Data listing
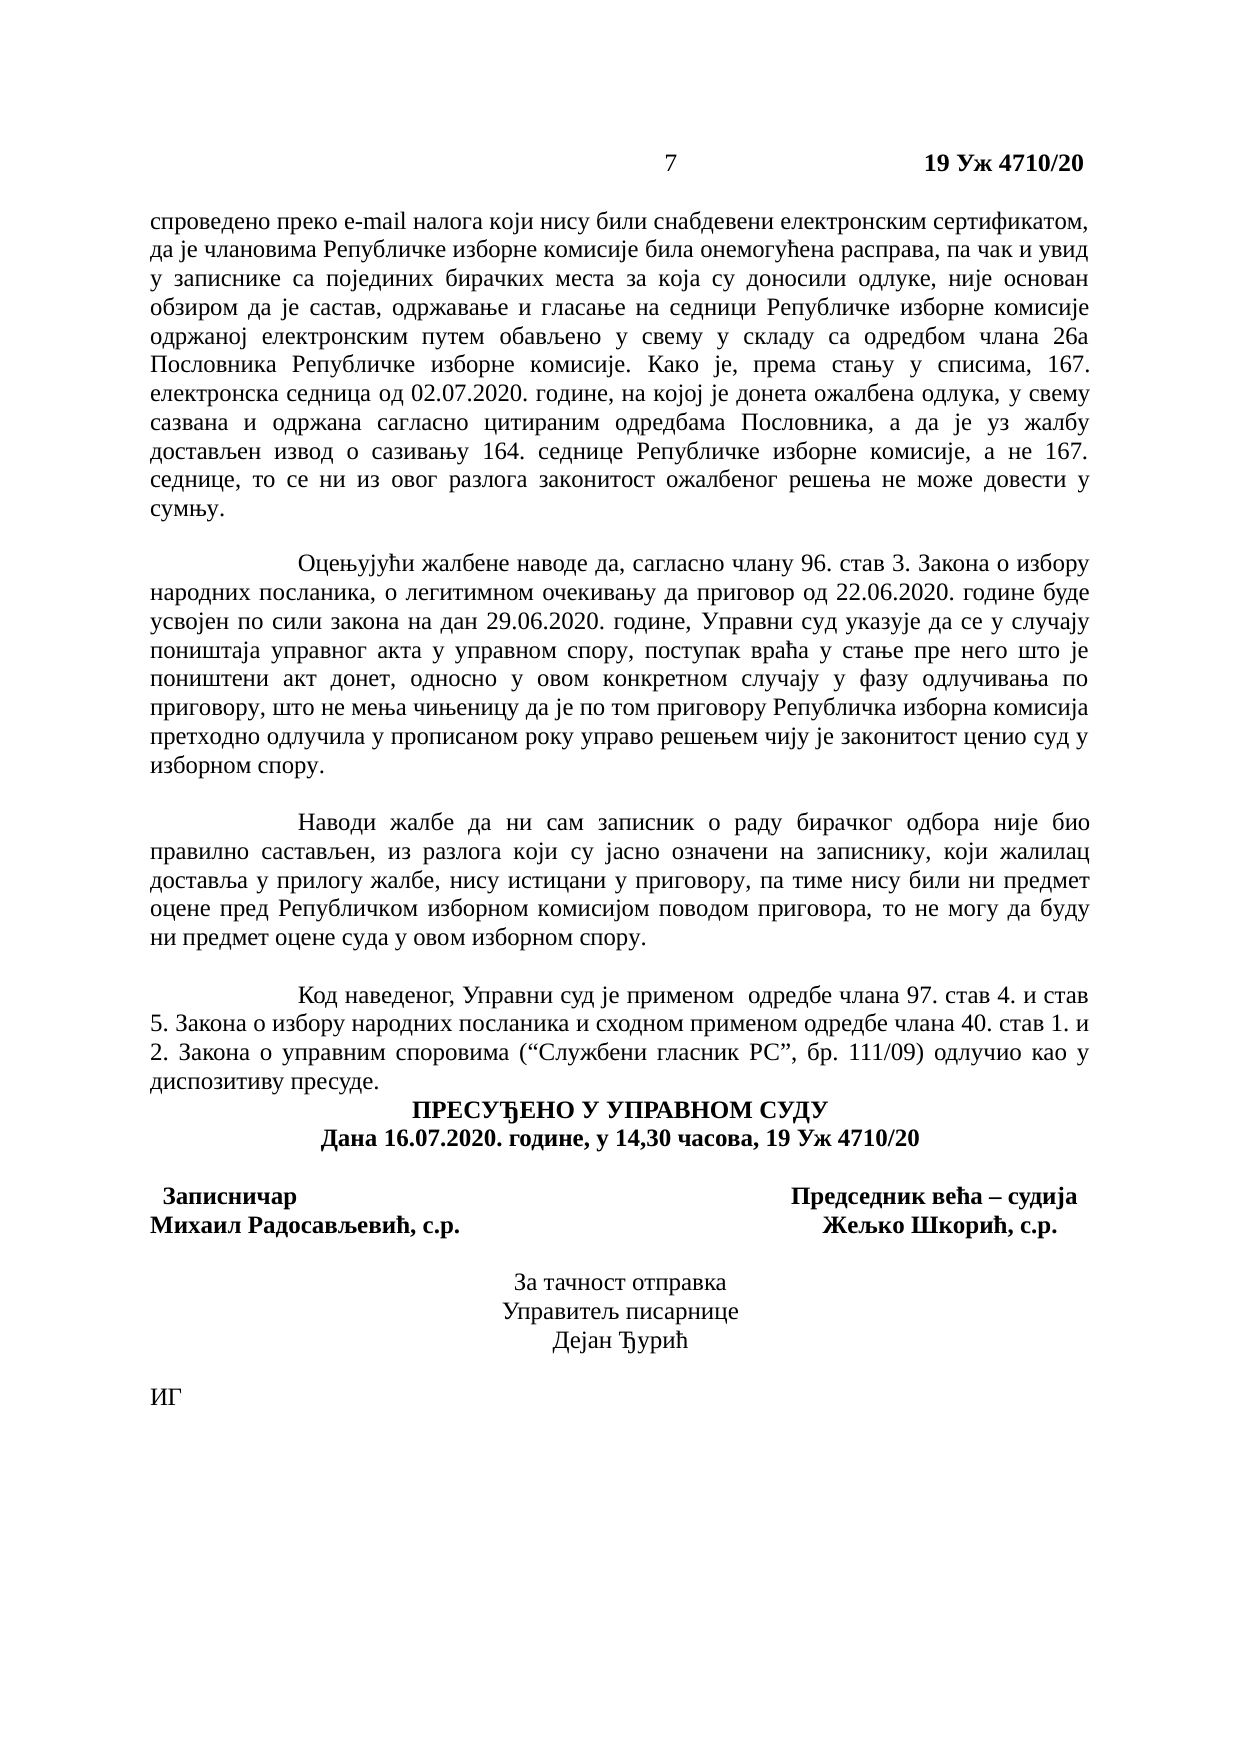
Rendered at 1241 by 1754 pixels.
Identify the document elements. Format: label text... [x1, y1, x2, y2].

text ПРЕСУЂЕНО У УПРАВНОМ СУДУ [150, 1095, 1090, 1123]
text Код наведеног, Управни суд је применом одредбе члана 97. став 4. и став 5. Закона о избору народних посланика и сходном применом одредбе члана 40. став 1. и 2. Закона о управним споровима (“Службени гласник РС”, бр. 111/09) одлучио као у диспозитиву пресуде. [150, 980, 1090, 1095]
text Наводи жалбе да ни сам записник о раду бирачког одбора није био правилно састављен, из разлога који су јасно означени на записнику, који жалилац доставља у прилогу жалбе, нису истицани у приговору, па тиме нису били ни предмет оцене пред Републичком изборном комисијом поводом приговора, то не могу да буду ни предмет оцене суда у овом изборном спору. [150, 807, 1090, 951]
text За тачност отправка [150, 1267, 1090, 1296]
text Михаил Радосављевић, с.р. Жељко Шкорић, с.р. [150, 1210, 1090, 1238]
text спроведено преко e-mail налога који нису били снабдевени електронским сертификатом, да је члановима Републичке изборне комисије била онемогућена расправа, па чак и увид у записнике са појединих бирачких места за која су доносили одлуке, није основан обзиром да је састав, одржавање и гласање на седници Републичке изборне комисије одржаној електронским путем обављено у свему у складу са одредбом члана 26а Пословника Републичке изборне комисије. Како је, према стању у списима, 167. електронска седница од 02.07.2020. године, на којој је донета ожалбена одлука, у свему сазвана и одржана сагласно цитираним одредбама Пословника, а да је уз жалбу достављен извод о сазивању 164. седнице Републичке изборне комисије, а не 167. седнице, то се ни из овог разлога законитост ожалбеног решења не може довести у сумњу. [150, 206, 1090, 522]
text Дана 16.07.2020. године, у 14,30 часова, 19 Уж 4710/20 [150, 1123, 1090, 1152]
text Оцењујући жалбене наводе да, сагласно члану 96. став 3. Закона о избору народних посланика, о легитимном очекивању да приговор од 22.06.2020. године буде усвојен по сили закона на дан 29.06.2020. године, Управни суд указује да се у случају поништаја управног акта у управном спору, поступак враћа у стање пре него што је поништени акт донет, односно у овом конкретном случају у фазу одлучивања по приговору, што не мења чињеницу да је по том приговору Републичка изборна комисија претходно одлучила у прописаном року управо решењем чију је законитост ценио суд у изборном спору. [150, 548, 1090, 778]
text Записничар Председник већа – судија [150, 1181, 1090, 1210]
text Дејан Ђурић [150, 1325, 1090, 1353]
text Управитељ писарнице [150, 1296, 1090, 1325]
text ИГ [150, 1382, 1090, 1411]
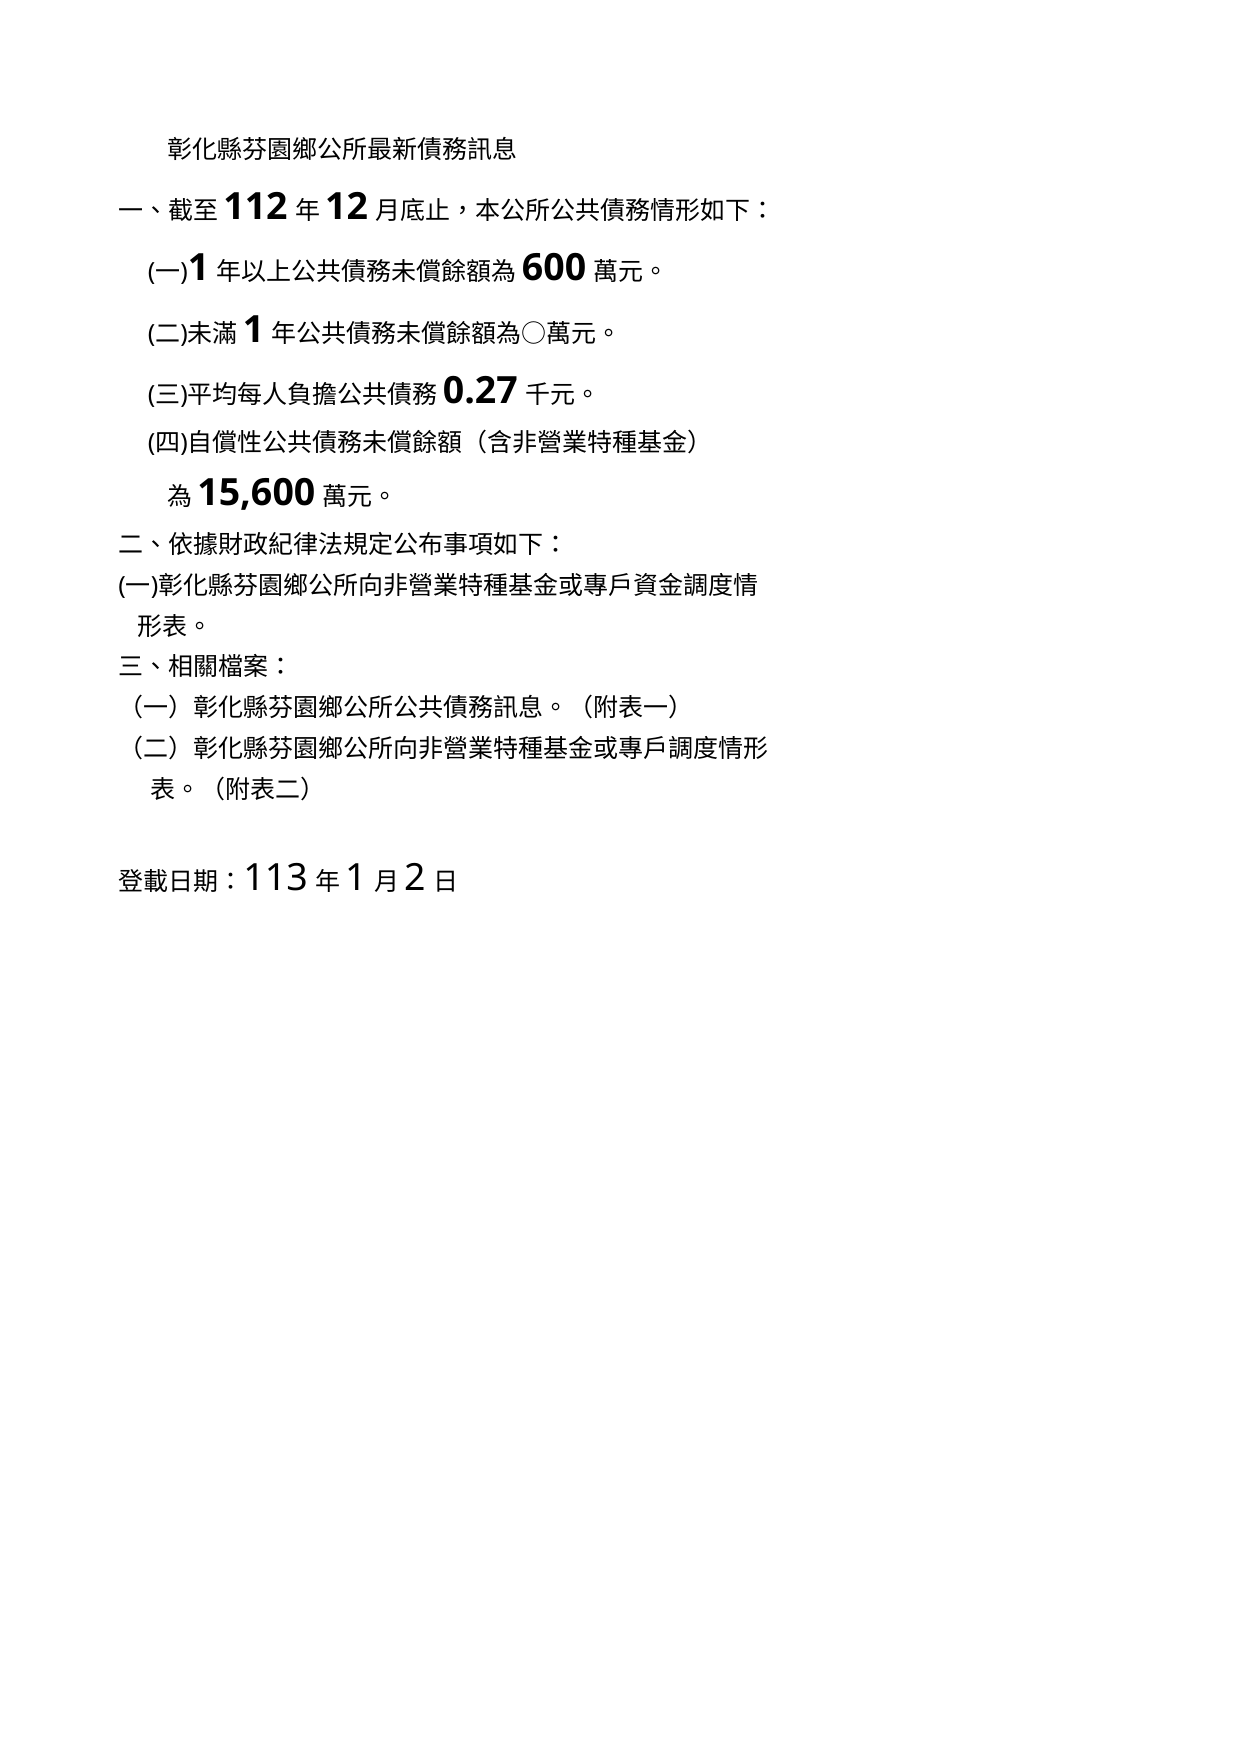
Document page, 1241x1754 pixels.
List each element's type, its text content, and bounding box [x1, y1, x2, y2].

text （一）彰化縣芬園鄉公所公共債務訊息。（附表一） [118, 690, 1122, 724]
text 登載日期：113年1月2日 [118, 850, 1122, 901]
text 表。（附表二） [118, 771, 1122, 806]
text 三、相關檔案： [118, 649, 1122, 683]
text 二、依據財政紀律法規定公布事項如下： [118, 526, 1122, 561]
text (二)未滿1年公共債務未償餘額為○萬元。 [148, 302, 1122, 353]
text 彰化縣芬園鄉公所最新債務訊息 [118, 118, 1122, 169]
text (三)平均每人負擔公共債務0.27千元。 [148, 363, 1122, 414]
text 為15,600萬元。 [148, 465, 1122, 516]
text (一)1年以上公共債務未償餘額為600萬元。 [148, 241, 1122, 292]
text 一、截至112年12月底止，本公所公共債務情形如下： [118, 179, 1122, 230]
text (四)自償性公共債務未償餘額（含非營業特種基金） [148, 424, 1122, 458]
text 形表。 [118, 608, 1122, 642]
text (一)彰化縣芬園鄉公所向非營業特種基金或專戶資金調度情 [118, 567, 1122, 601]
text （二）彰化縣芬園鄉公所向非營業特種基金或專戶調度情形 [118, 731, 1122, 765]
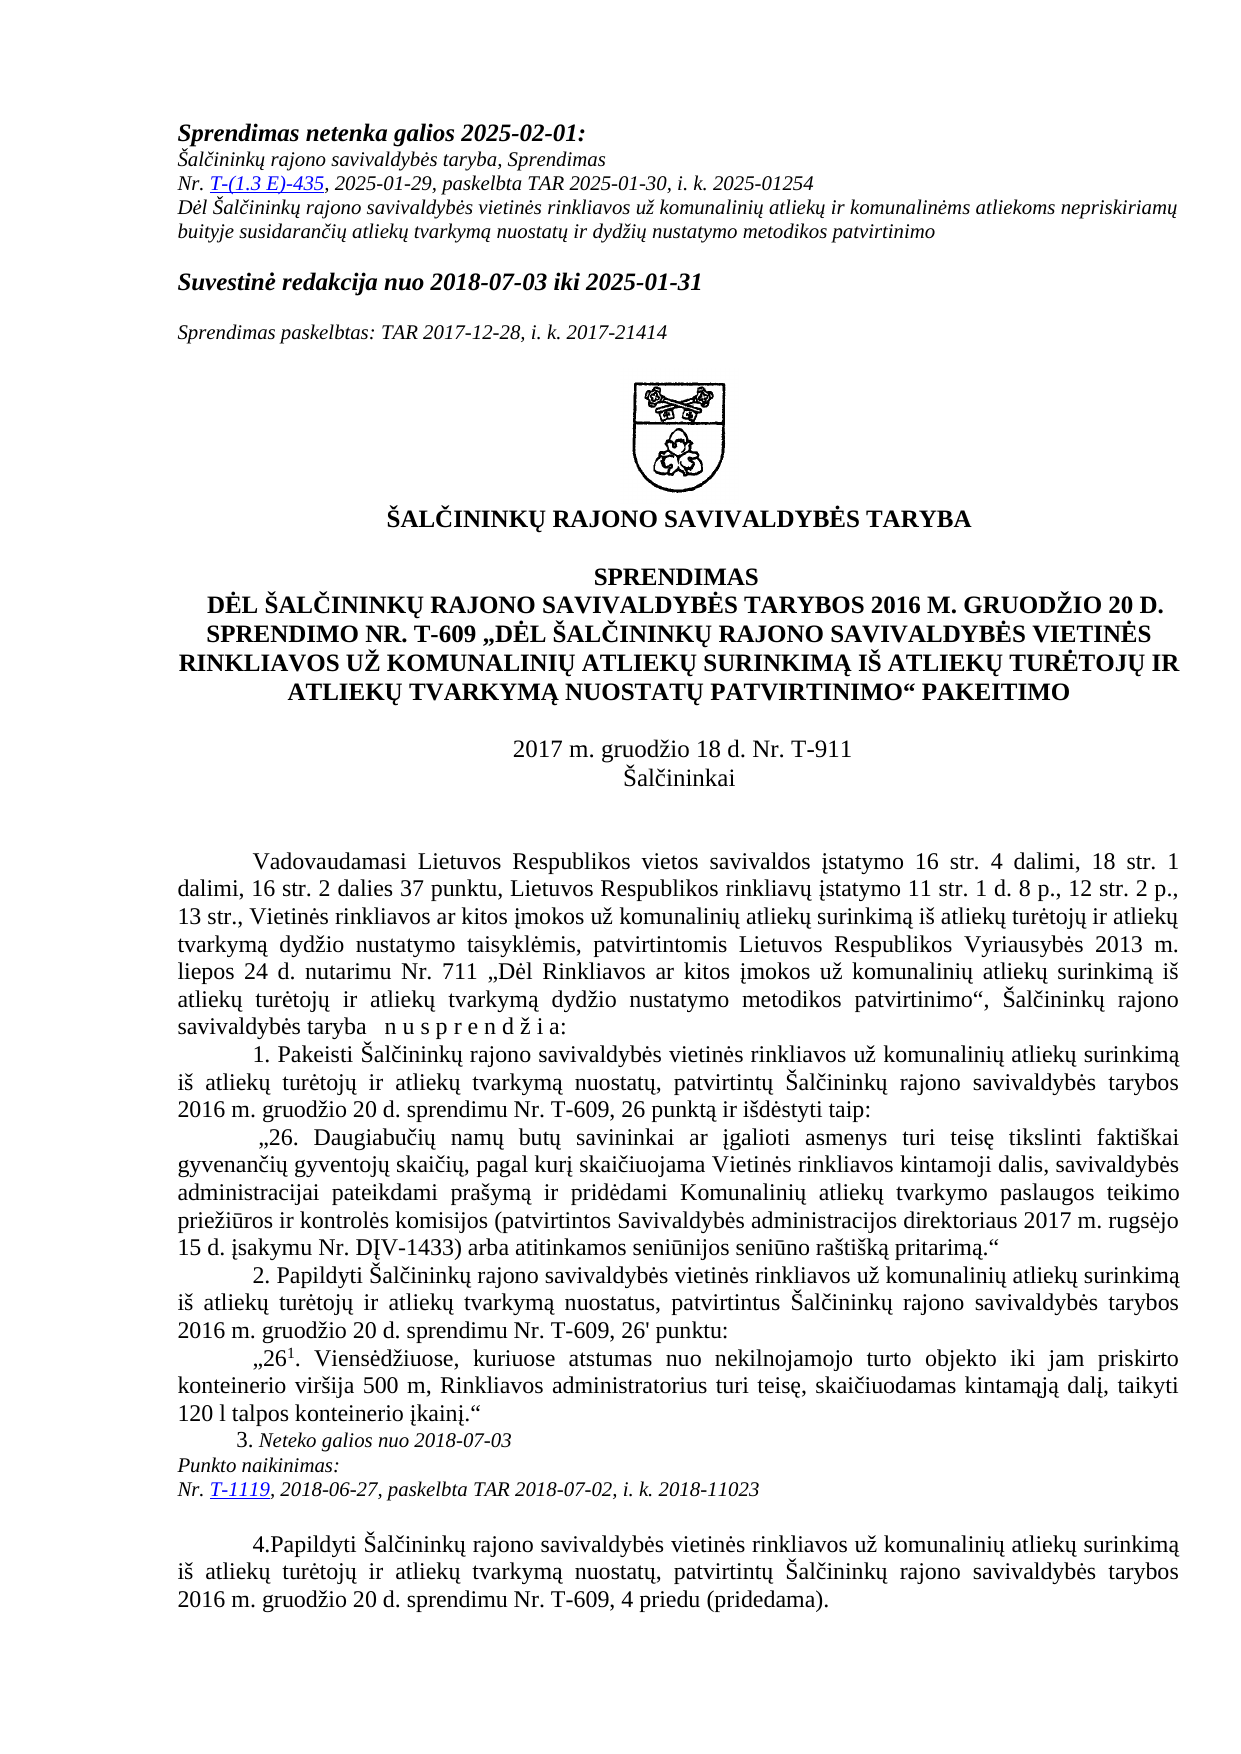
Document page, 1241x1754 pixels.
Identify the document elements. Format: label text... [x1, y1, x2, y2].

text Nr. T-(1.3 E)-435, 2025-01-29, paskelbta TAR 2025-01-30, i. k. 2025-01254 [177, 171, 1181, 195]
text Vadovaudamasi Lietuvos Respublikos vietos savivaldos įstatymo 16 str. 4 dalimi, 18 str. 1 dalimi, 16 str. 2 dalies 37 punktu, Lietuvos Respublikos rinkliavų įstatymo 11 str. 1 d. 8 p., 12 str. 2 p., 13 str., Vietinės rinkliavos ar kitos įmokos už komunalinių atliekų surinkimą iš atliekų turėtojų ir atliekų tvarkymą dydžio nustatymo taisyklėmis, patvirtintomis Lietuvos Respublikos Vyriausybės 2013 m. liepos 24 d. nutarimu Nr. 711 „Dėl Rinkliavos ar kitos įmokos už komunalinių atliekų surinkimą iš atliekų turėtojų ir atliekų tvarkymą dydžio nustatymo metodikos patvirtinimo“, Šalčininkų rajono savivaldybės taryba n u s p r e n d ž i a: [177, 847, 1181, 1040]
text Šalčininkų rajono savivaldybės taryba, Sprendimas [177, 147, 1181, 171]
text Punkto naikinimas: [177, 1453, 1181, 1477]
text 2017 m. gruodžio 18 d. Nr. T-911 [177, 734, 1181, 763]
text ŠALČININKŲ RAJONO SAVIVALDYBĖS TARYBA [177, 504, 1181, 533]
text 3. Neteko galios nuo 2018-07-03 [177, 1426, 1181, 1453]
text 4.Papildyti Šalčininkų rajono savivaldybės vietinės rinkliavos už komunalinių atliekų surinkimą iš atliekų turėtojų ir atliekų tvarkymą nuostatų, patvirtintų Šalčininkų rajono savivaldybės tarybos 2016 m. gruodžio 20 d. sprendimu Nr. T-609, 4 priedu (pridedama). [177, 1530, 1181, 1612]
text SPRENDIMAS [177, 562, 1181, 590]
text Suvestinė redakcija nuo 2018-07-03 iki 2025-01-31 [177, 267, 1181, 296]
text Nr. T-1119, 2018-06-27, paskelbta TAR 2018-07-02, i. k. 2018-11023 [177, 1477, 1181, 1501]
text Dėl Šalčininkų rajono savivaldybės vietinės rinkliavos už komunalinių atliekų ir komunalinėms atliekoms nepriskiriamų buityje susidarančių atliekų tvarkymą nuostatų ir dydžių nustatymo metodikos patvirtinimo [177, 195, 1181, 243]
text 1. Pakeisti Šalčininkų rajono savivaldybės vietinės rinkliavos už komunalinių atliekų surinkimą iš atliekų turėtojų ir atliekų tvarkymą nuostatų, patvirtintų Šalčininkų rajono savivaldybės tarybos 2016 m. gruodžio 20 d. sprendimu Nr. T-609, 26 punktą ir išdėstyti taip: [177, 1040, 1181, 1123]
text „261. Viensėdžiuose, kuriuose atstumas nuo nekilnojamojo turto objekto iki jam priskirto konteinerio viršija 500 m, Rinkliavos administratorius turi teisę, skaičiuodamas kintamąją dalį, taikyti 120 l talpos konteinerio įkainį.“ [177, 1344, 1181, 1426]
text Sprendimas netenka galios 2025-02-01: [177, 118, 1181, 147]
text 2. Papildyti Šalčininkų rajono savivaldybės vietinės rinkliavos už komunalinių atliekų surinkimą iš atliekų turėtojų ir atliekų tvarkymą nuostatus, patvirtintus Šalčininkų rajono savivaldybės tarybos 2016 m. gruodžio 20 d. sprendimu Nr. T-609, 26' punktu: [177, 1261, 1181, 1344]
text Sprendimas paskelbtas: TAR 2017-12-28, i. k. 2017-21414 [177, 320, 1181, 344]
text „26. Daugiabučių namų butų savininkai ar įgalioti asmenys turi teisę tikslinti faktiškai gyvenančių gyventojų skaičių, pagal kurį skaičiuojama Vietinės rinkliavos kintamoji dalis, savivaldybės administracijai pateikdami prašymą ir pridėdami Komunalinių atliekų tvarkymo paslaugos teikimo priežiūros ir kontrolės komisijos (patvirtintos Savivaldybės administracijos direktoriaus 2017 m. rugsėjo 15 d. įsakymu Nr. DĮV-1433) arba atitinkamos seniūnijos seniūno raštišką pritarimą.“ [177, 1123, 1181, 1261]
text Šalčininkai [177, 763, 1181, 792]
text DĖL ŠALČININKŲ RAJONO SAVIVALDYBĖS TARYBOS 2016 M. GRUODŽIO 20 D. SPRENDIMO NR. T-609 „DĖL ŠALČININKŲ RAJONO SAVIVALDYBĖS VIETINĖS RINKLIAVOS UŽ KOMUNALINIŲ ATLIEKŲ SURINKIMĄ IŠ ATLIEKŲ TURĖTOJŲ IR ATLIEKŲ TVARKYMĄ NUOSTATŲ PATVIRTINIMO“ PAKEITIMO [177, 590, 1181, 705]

Stated task
Transcribe these lines without changing anything in them, everything from the line containing "text Nr. T-(1.3" down to the line containing "text Nr. T-1119, 2018-06-27, paskelbta".

Answer in full
text Nr. T-(1.3 E)-435, 2025-01-29, paskelbta TAR 2025-01-30, i. k. 2025-01254 [177, 171, 1181, 195]
text Vadovaudamasi Lietuvos Respublikos vietos savivaldos įstatymo 16 str. 4 dalimi, 18 str. 1 dalimi, 16 str. 2 dalies 37 punktu, Lietuvos Respublikos rinkliavų įstatymo 11 str. 1 d. 8 p., 12 str. 2 p., 13 str., Vietinės rinkliavos ar kitos įmokos už komunalinių atliekų surinkimą iš atliekų turėtojų ir atliekų tvarkymą dydžio nustatymo taisyklėmis, patvirtintomis Lietuvos Respublikos Vyriausybės 2013 m. liepos 24 d. nutarimu Nr. 711 „Dėl Rinkliavos ar kitos įmokos už komunalinių atliekų surinkimą iš atliekų turėtojų ir atliekų tvarkymą dydžio nustatymo metodikos patvirtinimo“, Šalčininkų rajono savivaldybės taryba n u s p r e n d ž i a: [177, 847, 1181, 1040]
text Šalčininkų rajono savivaldybės taryba, Sprendimas [177, 147, 1181, 171]
text Punkto naikinimas: [177, 1453, 1181, 1477]
text 2017 m. gruodžio 18 d. Nr. T-911 [177, 734, 1181, 763]
text ŠALČININKŲ RAJONO SAVIVALDYBĖS TARYBA [177, 504, 1181, 533]
text 3. Neteko galios nuo 2018-07-03 [177, 1426, 1181, 1453]
text 4.Papildyti Šalčininkų rajono savivaldybės vietinės rinkliavos už komunalinių atliekų surinkimą iš atliekų turėtojų ir atliekų tvarkymą nuostatų, patvirtintų Šalčininkų rajono savivaldybės tarybos 2016 m. gruodžio 20 d. sprendimu Nr. T-609, 4 priedu (pridedama). [177, 1530, 1181, 1612]
text SPRENDIMAS [177, 562, 1181, 590]
text Suvestinė redakcija nuo 2018-07-03 iki 2025-01-31 [177, 267, 1181, 296]
text Nr. T-1119, 2018-06-27, paskelbta TAR 2018-07-02, i. k. 2018-11023 [177, 1477, 1181, 1501]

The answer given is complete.